▼
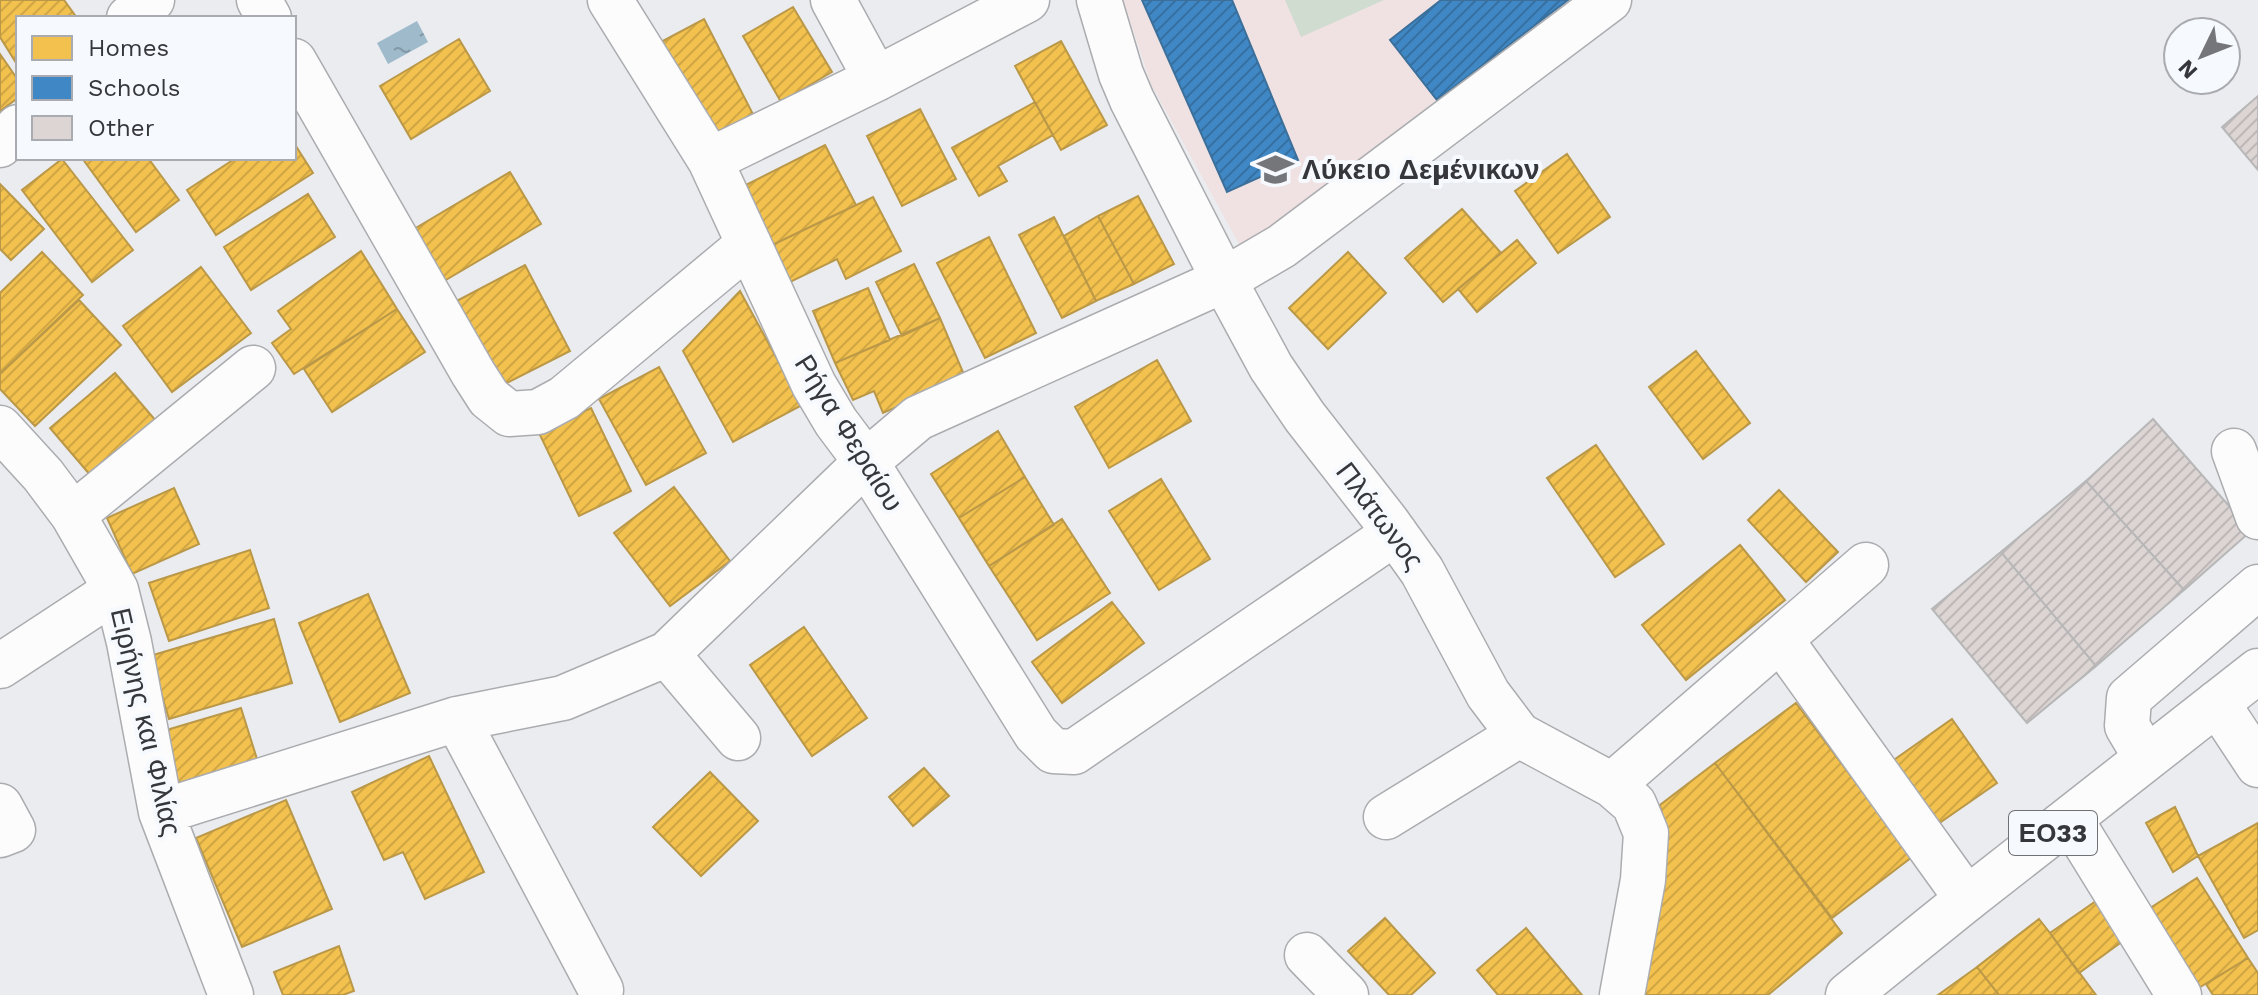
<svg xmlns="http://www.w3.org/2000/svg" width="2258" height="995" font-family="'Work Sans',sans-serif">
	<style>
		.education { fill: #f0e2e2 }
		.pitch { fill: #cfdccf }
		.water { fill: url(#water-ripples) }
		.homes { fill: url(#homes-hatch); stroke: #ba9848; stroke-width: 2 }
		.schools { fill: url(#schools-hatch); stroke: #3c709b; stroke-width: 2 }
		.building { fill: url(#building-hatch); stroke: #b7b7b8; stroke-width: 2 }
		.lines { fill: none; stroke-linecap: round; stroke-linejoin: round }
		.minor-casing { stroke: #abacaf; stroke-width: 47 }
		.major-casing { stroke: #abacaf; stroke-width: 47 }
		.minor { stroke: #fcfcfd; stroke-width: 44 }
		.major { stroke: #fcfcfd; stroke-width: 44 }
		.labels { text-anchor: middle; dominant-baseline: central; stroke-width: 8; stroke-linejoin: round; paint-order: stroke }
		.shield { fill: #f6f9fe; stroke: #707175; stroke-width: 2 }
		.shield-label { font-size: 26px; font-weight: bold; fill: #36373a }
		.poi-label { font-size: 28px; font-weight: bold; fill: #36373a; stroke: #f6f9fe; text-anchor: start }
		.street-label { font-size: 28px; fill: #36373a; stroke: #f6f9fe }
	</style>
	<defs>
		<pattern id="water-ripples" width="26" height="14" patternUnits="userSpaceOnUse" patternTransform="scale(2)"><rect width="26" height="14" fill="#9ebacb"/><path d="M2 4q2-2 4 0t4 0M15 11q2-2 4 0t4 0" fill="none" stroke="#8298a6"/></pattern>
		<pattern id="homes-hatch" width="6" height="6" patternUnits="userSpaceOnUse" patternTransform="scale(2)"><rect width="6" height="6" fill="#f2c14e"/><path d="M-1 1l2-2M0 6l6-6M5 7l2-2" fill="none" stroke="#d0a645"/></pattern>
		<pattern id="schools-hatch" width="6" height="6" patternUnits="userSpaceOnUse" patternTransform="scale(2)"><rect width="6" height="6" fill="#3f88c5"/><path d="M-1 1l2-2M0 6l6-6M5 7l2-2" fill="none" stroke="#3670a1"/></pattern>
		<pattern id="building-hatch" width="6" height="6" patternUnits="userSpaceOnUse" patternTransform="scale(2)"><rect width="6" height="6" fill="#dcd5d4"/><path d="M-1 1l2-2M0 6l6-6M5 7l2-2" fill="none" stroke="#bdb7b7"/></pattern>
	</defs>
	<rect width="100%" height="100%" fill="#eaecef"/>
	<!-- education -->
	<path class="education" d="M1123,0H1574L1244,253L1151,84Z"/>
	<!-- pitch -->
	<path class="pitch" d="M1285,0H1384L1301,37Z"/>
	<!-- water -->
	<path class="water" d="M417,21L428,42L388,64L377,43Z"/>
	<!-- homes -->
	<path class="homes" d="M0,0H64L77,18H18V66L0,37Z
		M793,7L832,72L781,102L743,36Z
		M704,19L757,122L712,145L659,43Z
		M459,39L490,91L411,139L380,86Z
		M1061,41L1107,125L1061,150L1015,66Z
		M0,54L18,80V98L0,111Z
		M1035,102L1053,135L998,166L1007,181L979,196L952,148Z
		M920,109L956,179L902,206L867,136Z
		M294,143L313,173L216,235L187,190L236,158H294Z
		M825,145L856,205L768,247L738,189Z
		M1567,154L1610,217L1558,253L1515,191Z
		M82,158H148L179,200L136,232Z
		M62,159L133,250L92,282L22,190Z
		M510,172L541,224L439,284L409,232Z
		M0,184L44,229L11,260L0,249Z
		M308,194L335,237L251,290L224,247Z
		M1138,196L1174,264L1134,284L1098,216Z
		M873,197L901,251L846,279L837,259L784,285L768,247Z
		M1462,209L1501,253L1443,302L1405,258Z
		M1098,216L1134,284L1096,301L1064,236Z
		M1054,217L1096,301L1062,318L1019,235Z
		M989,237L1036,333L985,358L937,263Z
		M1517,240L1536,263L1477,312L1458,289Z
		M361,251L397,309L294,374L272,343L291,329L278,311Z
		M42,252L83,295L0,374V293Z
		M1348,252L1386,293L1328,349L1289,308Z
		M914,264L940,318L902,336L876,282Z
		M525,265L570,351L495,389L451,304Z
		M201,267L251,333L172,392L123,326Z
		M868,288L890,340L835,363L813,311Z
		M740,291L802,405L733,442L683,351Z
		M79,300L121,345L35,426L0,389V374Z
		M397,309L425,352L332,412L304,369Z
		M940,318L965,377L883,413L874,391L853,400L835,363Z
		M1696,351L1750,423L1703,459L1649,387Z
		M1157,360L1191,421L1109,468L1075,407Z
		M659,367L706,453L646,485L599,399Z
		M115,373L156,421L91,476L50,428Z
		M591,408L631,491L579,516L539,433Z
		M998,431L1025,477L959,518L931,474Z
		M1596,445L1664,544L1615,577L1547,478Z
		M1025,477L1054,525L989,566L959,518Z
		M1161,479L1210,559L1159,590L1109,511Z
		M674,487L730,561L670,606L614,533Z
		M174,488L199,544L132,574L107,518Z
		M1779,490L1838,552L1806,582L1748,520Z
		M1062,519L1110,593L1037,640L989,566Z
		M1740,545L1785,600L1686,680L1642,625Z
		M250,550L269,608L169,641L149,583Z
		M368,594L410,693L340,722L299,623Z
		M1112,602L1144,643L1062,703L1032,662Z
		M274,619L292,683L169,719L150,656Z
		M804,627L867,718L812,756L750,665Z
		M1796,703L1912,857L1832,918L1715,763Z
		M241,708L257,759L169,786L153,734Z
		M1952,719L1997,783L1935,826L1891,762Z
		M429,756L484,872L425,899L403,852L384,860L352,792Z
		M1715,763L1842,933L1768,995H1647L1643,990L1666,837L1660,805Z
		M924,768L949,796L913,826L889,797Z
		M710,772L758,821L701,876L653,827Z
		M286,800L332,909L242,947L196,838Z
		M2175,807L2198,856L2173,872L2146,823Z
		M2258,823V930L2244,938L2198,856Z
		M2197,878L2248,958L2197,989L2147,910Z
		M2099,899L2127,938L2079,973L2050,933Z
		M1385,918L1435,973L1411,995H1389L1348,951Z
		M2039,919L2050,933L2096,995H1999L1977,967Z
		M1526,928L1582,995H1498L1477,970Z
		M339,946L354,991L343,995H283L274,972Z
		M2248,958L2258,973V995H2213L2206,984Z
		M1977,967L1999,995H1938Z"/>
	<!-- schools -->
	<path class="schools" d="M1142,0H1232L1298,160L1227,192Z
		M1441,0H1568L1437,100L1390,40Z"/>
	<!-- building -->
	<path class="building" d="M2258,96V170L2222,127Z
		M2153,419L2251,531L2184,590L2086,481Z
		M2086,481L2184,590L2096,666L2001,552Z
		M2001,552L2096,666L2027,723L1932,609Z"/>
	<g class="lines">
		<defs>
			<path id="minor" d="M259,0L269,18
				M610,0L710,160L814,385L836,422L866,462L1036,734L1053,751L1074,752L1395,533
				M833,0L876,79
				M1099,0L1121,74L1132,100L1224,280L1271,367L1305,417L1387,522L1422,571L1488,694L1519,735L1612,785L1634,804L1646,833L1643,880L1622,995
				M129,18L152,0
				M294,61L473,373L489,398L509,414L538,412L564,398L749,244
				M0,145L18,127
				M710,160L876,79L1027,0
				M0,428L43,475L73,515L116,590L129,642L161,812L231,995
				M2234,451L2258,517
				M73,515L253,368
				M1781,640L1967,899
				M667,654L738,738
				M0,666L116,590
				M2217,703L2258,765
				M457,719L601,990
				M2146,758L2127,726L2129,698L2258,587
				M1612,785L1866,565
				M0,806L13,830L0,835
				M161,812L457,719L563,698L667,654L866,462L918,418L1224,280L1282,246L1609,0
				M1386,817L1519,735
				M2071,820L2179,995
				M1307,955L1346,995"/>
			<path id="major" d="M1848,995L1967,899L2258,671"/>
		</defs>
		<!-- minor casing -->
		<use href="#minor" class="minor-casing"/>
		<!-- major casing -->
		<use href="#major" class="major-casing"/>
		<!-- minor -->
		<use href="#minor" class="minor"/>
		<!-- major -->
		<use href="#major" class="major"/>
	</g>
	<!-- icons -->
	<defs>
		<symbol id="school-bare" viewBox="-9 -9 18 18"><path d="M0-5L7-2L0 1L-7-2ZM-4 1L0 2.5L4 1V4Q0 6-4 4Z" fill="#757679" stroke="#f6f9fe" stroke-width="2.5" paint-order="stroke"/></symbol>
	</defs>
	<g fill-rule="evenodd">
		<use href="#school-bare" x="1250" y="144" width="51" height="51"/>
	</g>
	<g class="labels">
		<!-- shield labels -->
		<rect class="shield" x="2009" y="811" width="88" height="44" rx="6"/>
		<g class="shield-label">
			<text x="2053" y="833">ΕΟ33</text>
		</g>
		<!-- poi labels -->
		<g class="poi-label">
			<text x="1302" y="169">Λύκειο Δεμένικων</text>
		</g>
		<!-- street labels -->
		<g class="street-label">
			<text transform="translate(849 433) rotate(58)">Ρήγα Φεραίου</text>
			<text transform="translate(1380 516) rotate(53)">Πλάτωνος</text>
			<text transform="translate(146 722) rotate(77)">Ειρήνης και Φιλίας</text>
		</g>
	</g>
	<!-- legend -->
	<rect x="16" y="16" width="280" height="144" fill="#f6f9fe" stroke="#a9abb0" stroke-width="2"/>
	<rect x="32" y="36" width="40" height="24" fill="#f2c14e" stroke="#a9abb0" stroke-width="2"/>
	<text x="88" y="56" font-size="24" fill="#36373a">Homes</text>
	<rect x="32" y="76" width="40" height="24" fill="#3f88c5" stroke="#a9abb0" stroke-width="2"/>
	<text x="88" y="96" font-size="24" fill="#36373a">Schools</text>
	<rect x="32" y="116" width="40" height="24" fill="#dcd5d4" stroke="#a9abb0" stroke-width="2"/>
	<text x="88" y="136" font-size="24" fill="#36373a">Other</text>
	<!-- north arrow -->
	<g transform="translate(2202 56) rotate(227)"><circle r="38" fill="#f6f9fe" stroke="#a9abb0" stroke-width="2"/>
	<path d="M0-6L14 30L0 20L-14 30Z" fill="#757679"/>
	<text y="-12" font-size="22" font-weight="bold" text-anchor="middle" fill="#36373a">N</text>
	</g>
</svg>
▲
Task to carry out: In the material above, transcribe exactly the lines beginning at the one with "<!-- education -->" and ending at the one with "M793,7L832,72L781,102L743,36Z", both included.

Answer box:
	<!-- education -->
	<path class="education" d="M1123,0H1574L1244,253L1151,84Z"/>
	<!-- pitch -->
	<path class="pitch" d="M1285,0H1384L1301,37Z"/>
	<!-- water -->
	<path class="water" d="M417,21L428,42L388,64L377,43Z"/>
	<!-- homes -->
	<path class="homes" d="M0,0H64L77,18H18V66L0,37Z
		M793,7L832,72L781,102L743,36Z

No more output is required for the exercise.